Top of Data listing

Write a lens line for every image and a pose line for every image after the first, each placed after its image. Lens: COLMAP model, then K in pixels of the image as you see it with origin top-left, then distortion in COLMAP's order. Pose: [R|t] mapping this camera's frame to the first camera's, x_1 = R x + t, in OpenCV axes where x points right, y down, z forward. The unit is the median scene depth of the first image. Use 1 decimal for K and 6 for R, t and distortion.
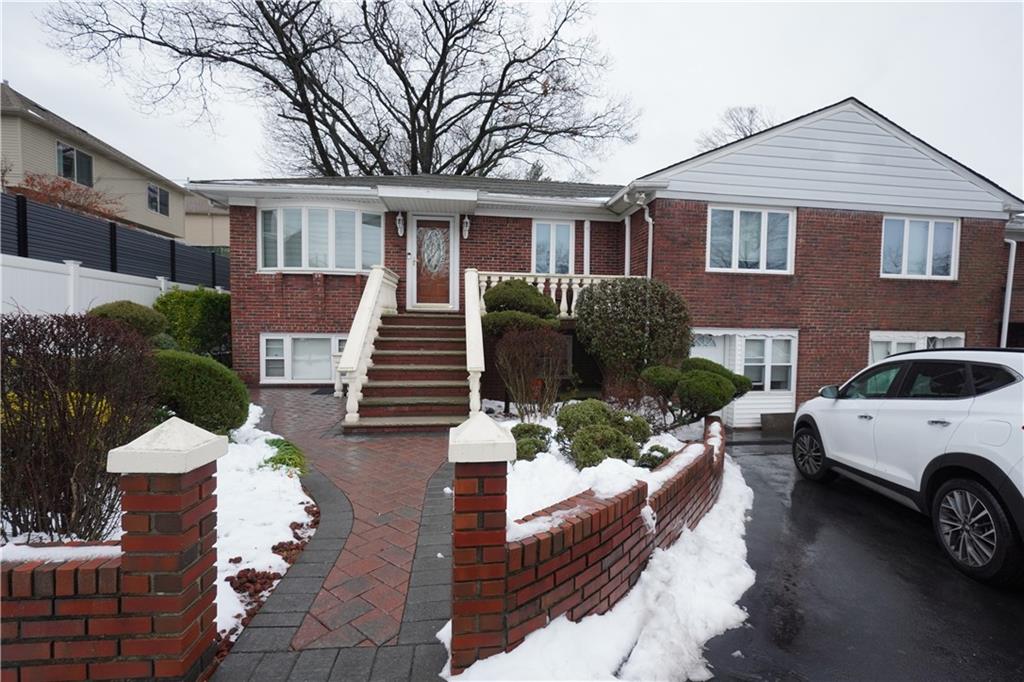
lens RADIAL K [[426.3, 0, 510.8], [0, 426.3, 343.6], [0, 0, 1]] dist [-0.020993, 0.007107]
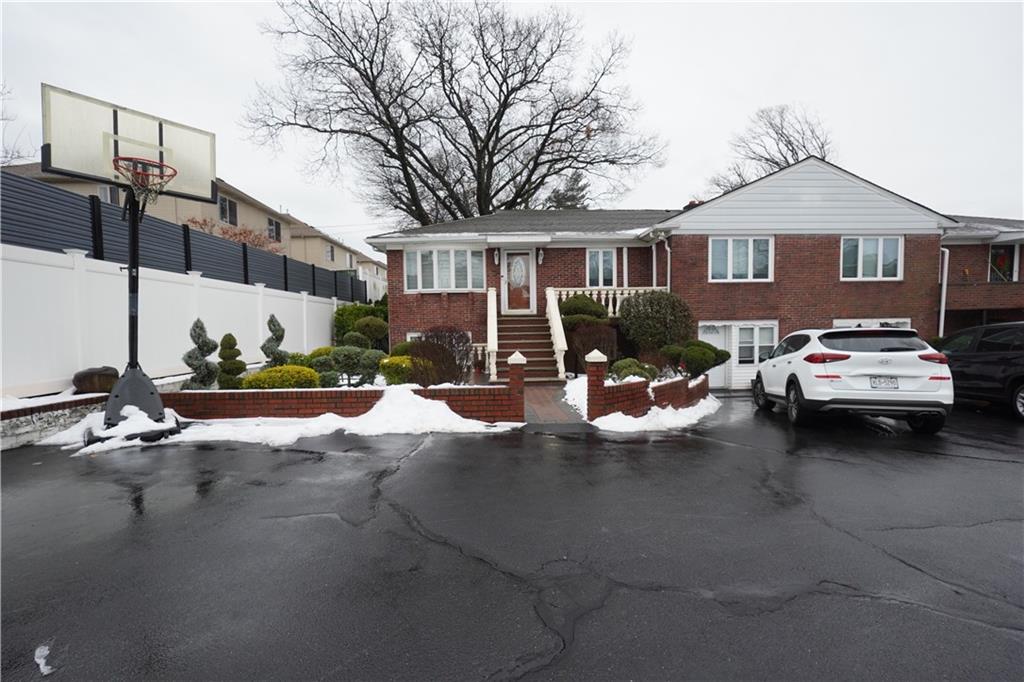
lens RADIAL K [[426.3, 0, 510.8], [0, 426.3, 343.6], [0, 0, 1]] dist [-0.020993, 0.007107]
pose [[0.995418, -0.025425, -0.092179, -0.085161], [0.026079, 0.999642, 0.005903, 0.013956], [0.091996, -0.008279, 0.995725, -0.495267]]
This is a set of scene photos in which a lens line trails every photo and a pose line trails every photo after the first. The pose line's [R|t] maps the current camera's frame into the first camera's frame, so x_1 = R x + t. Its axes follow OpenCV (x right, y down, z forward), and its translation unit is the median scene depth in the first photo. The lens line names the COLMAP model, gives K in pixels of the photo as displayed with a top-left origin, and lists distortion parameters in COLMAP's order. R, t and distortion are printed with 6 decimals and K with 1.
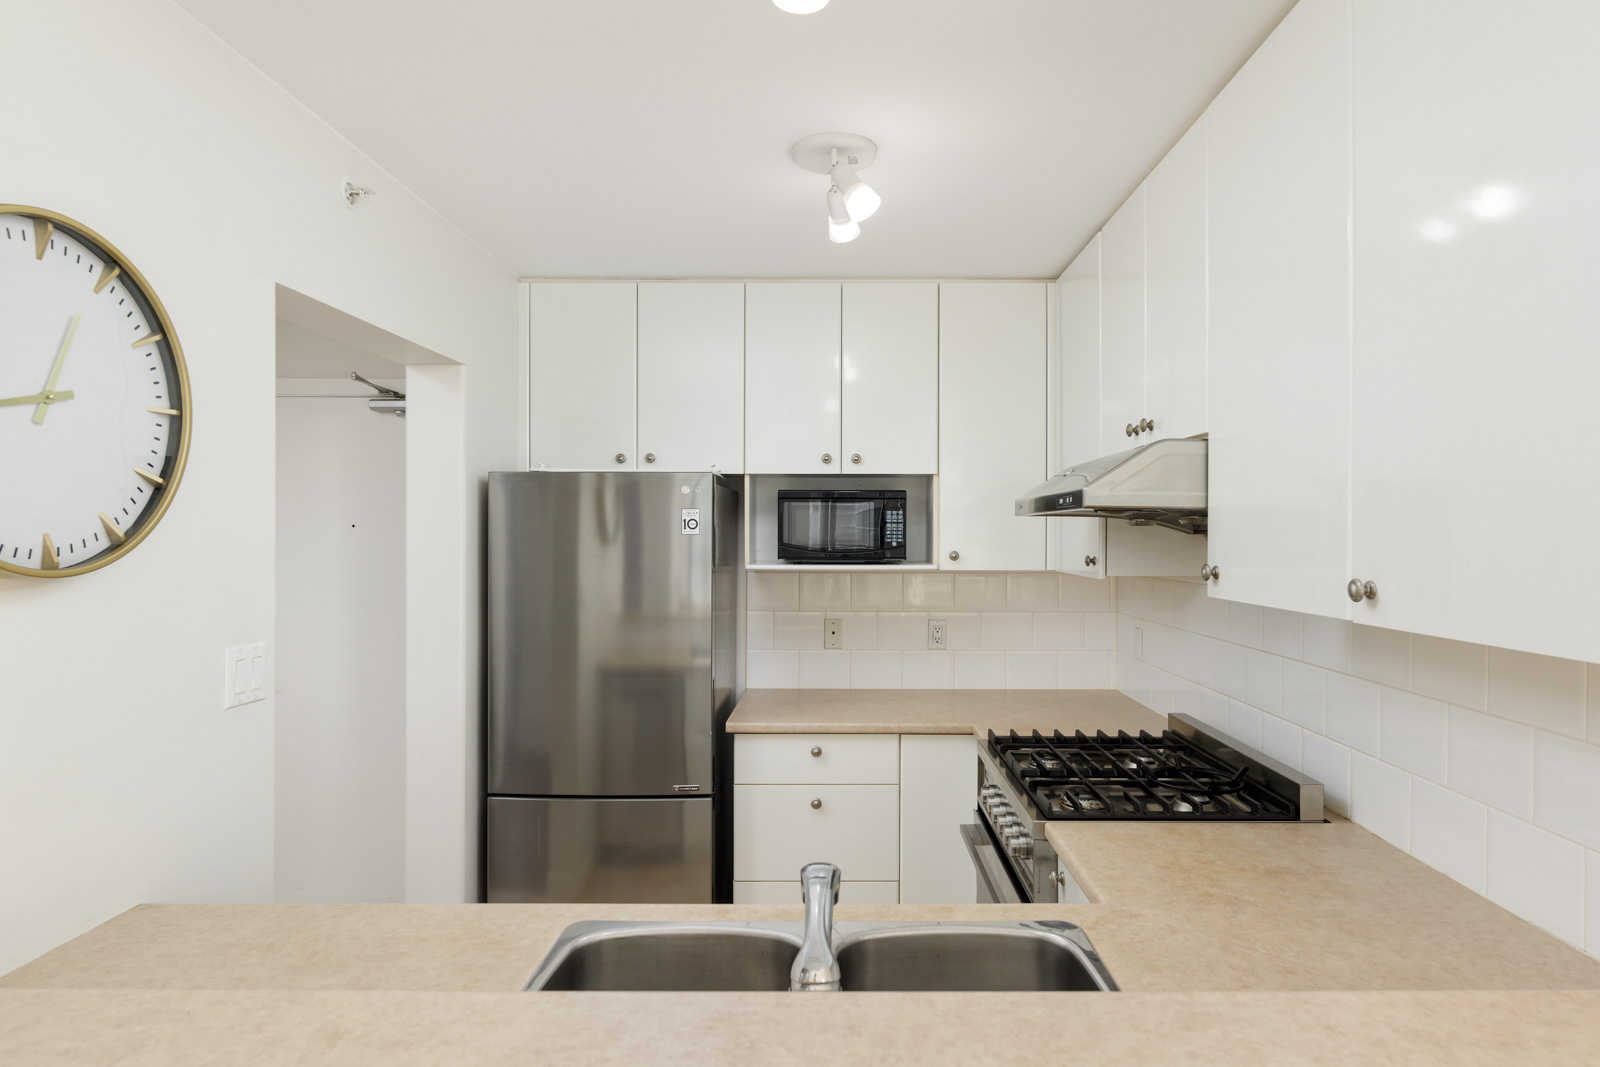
lens RADIAL K [[898.7, 0, 822.8], [0, 898.7, 530.0], [0, 0, 1]] dist [-0.002378, -0.002130]
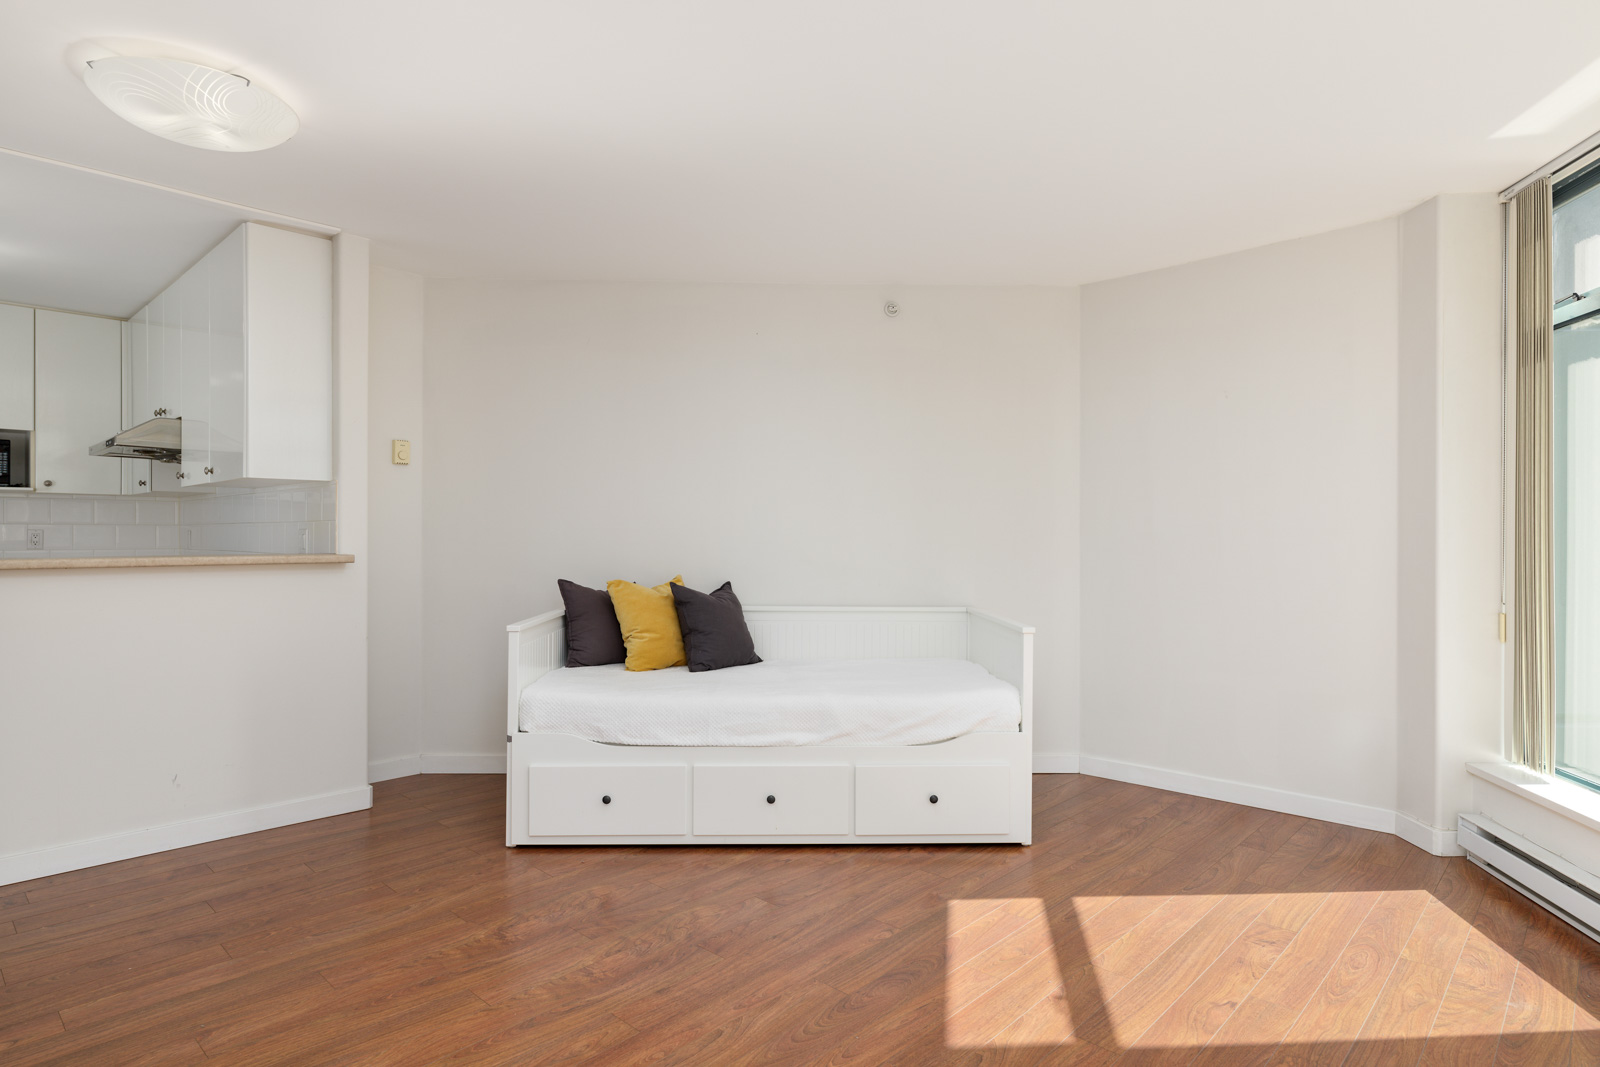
lens RADIAL K [[898.7, 0, 822.8], [0, 898.7, 530.0], [0, 0, 1]] dist [-0.002378, -0.002130]
pose [[0.671499, -0.003776, 0.740996, -0.109761], [0.001272, 0.999991, 0.003943, 0.107668], [-0.741005, -0.001705, 0.671498, -1.093209]]
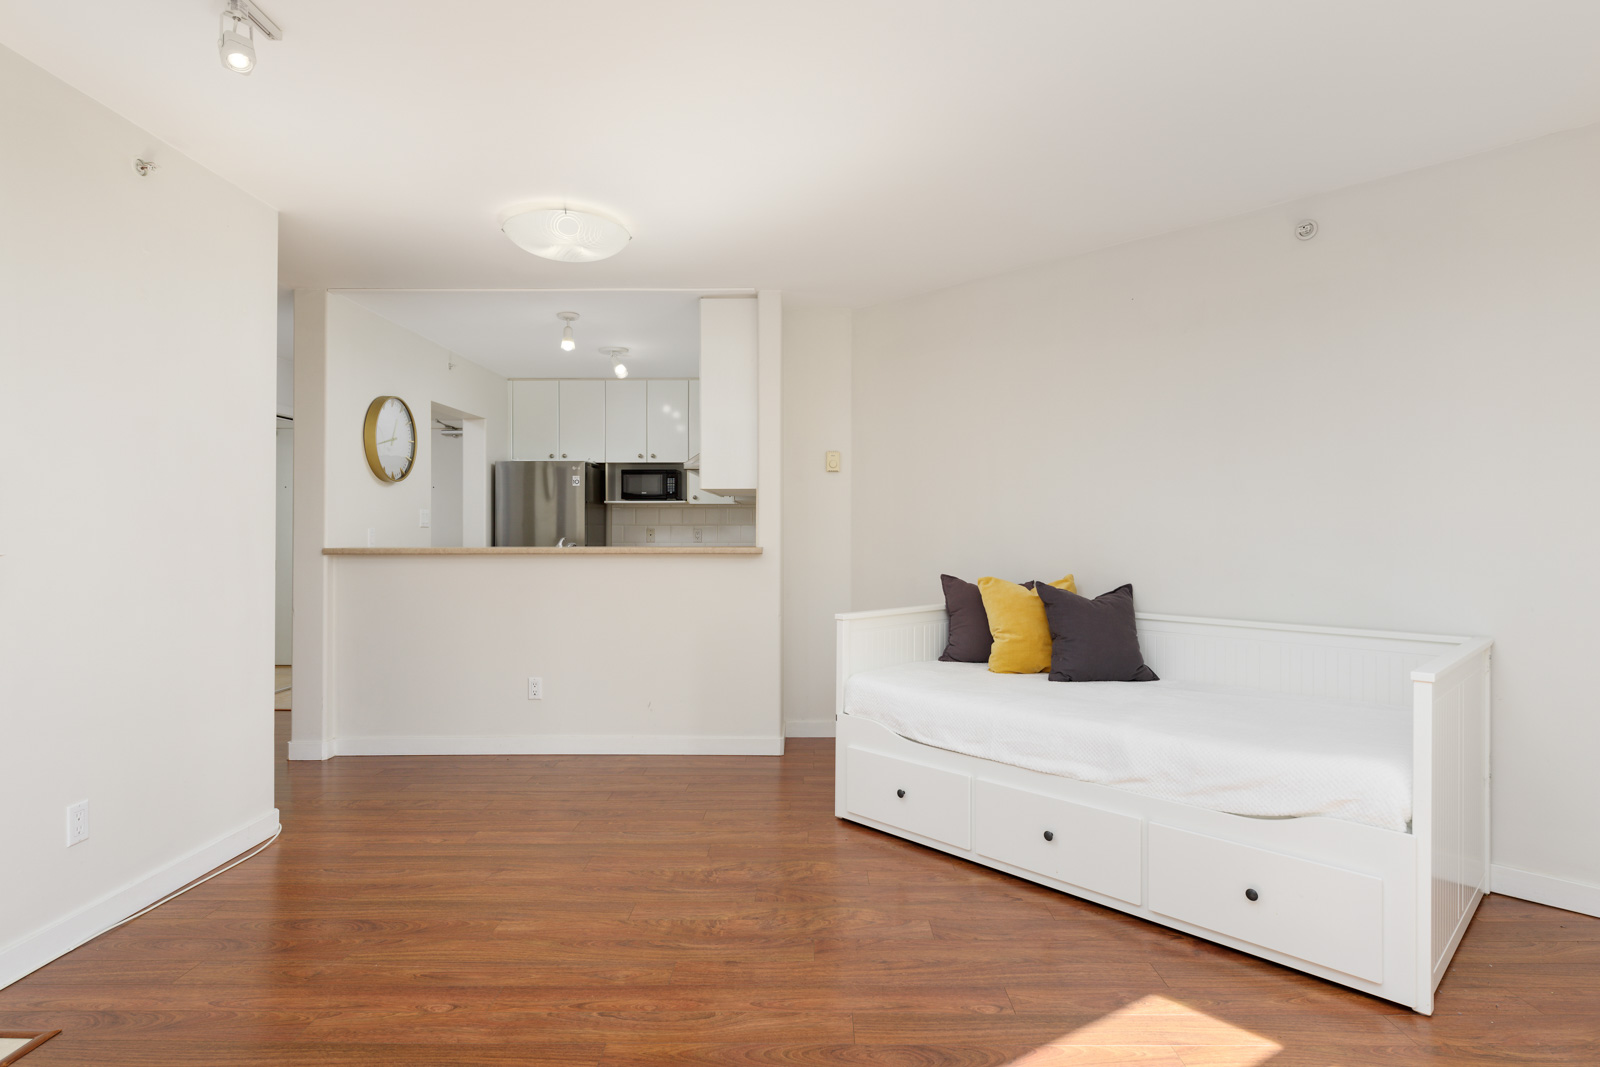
lens RADIAL K [[865.5, 0, 818.6], [0, 865.5, 539.6], [0, 0, 1]] dist [-0.002867, -0.000638]
pose [[0.999996, -0.002292, 0.001631, 0.464478], [0.002277, 0.999960, 0.008642, 0.119926], [-0.001651, -0.008639, 0.999961, -1.253470]]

Bottom of Data listing

Activity — Restate every record exactly, please; do not copy the pictures.

Solution for this task —
Write a lens line for every image and a pose line for every image after the first, each placed after its image. Lens: COLMAP model, then K in pixels of the image as you see it with origin top-left, then distortion in COLMAP's order. Pose: [R|t] mapping this camera's frame to the first camera's, x_1 = R x + t, in OpenCV axes where x points right, y down, z forward. The unit is the median scene depth of the first image. Use 1 decimal for K and 6 for R, t and distortion.
lens RADIAL K [[426.3, 0, 510.8], [0, 426.3, 343.6], [0, 0, 1]] dist [-0.020993, 0.007107]
lens RADIAL K [[426.3, 0, 510.8], [0, 426.3, 343.6], [0, 0, 1]] dist [-0.020993, 0.007107]
pose [[0.995418, -0.025425, -0.092179, -0.085161], [0.026079, 0.999642, 0.005903, 0.013956], [0.091996, -0.008279, 0.995725, -0.495267]]
This is a set of scene photos in which a lens line trails every photo and a pose line trails every photo after the first. The pose line's [R|t] maps the current camera's frame into the first camera's frame, so x_1 = R x + t. Its axes follow OpenCV (x right, y down, z forward), and its translation unit is the median scene depth in the first photo. The lens line names the COLMAP model, gives K in pixels of the photo as displayed with a top-left origin, and lists distortion parameters in COLMAP's order. R, t and distortion are printed with 6 decimals and K with 1.
lens RADIAL K [[898.7, 0, 822.8], [0, 898.7, 530.0], [0, 0, 1]] dist [-0.002378, -0.002130]
lens RADIAL K [[898.7, 0, 822.8], [0, 898.7, 530.0], [0, 0, 1]] dist [-0.002378, -0.002130]
pose [[0.671499, -0.003776, 0.740996, -0.109761], [0.001272, 0.999991, 0.003943, 0.107668], [-0.741005, -0.001705, 0.671498, -1.093209]]
lens RADIAL K [[865.5, 0, 818.6], [0, 865.5, 539.6], [0, 0, 1]] dist [-0.002867, -0.000638]
pose [[0.999996, -0.002292, 0.001631, 0.464478], [0.002277, 0.999960, 0.008642, 0.119926], [-0.001651, -0.008639, 0.999961, -1.253470]]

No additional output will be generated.